There are two different "transfer rates" involved. In a well-designed system, the DMA controller must be able to interface with the address and data bus(es) at their normal operating rate. On the other hand, the time that it takes between operations may be much slower than the CPU instruction cycle, which means that it does not transfer data from a source address to a destination address at the same pace that the CPU would. Since almost all hardware devices attached to a system operate at a much slower pace, this is completely acceptable.

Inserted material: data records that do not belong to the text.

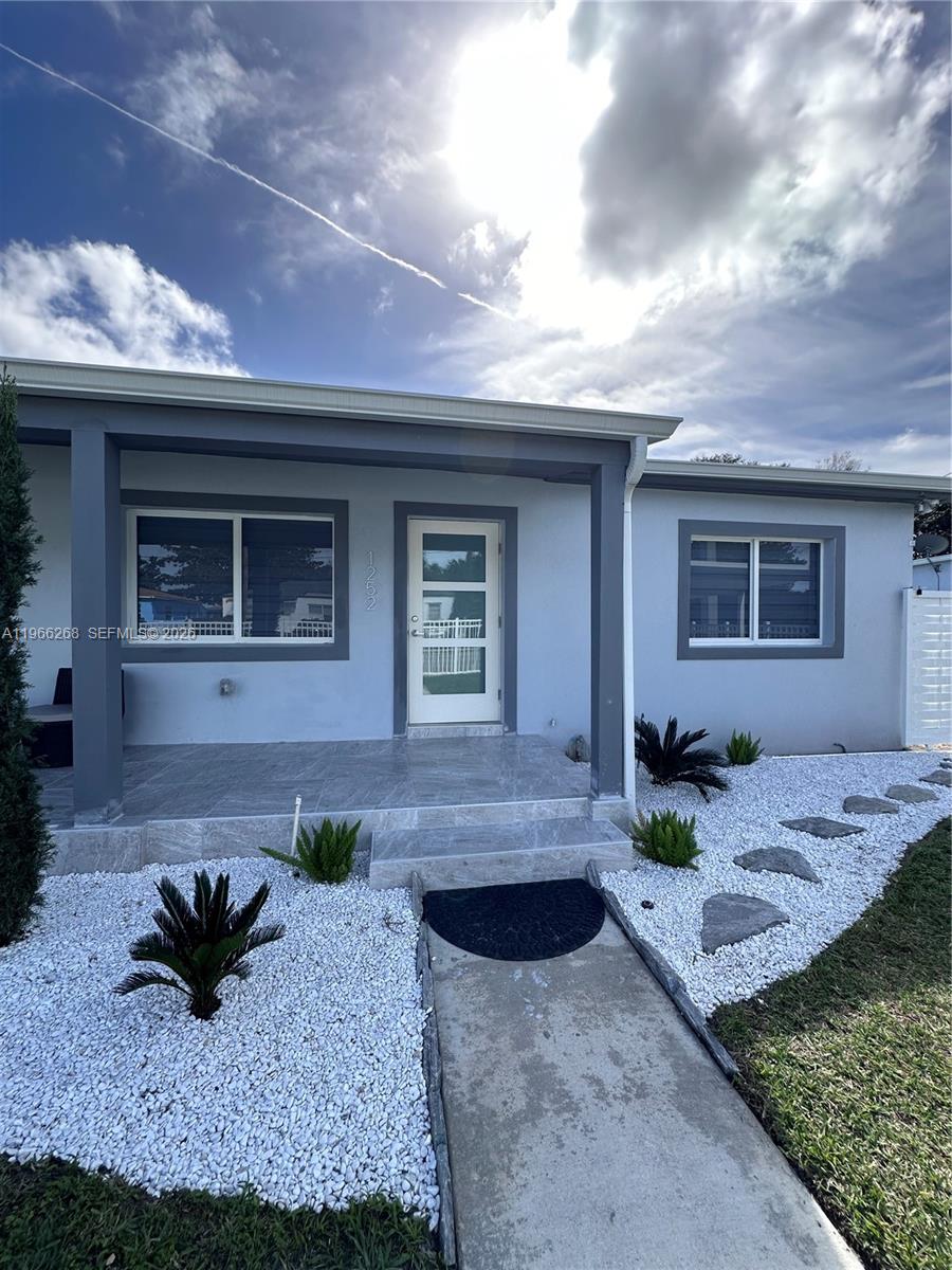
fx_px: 513
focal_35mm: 14
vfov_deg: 102.1
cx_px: 476
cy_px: 635
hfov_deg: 85.7
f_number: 2.2
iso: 40
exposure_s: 1/1082
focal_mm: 2.22
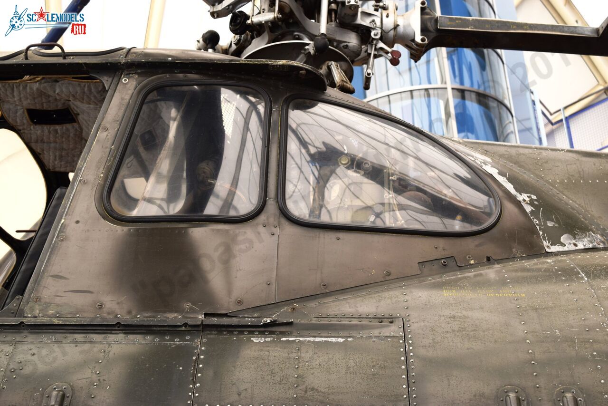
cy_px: 203
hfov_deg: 41.1
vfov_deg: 28.1
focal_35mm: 48
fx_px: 811
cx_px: 304
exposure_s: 1/200
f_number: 7.1
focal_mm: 32
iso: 400
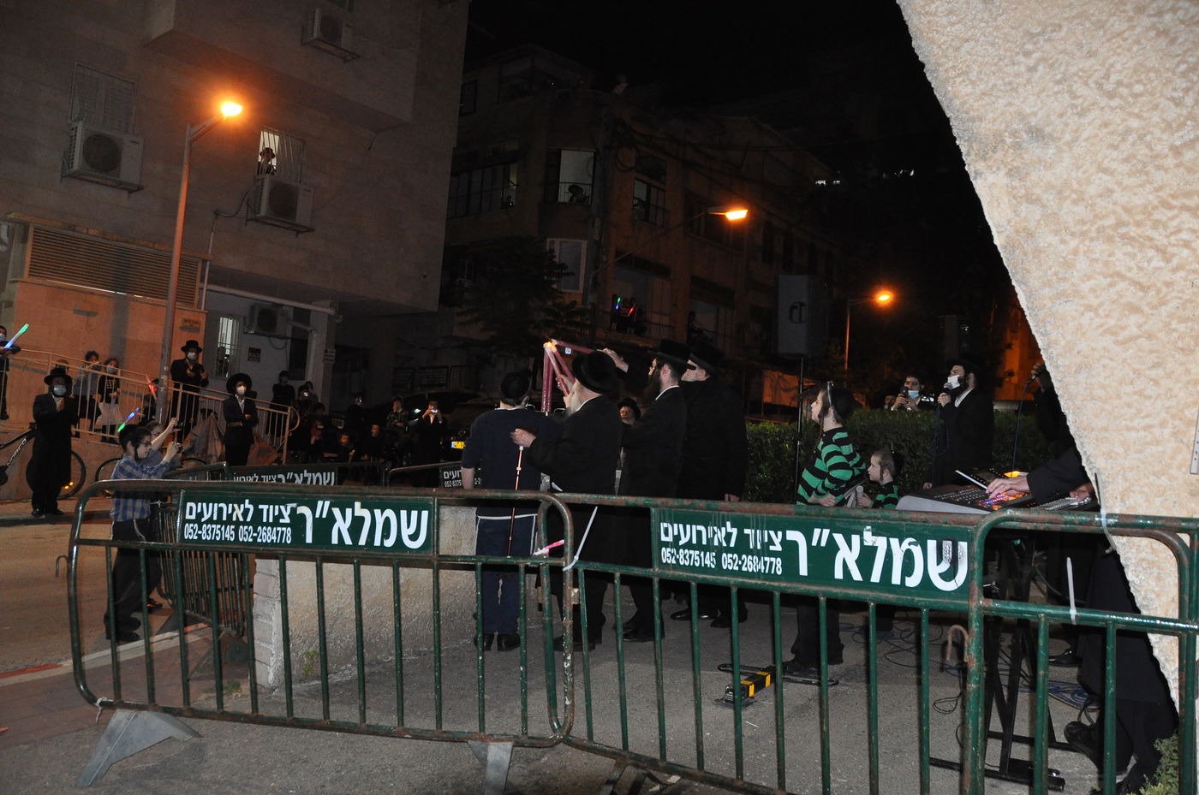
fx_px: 898
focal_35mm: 27
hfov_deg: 67.5
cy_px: 398
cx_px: 600
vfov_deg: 47.8
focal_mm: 18
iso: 1600
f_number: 5
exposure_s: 1/125
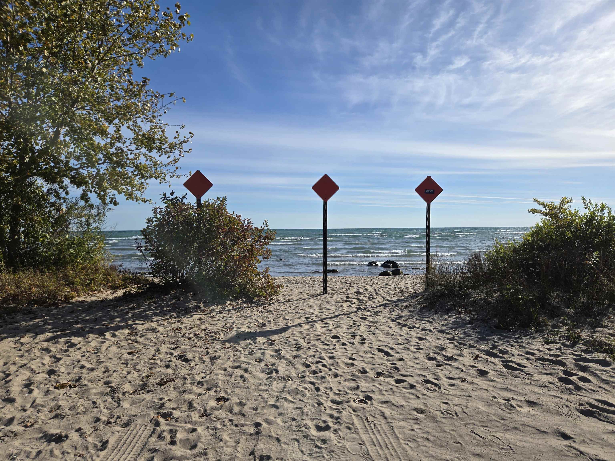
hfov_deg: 73.9
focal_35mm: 23
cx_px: 308
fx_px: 409
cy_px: 230
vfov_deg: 58.9
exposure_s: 1/3455
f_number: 1.8
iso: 25
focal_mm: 5.4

The typical purpose of DMA is to offload the CPU from the mundane task of shoveling bytes from memory to I/O ports. Consider the normal I/O sequence in the middle of a transmission:
- get an interrupt from the port that it is ready for the next byte or word;
- perform interrupt handling, including stack operations and saving registers;
- pick up the pointers and counter from memory;
- load a data byte, store a data byte;
- increment both pointers and save them
- decrement the counter and save it; if zero, flag end of transmission;
- return-from-interrupt handling
With DMA in the system, the cpu spends a little more time up front programming the DMA controller, but then avoids all of the interrupts until the end of transmission. Of course, when the DMA accesses memory the CPU cannot; but typically the CPU is not accessing memory every instruction anyway (add, subtract, whatever, all takes place inside the CPU with no memory access). On average, then, each byte transfer should cost less than one memory cycle (allowing for the ones that don't interfere), rather than a full interrupt-handling operation.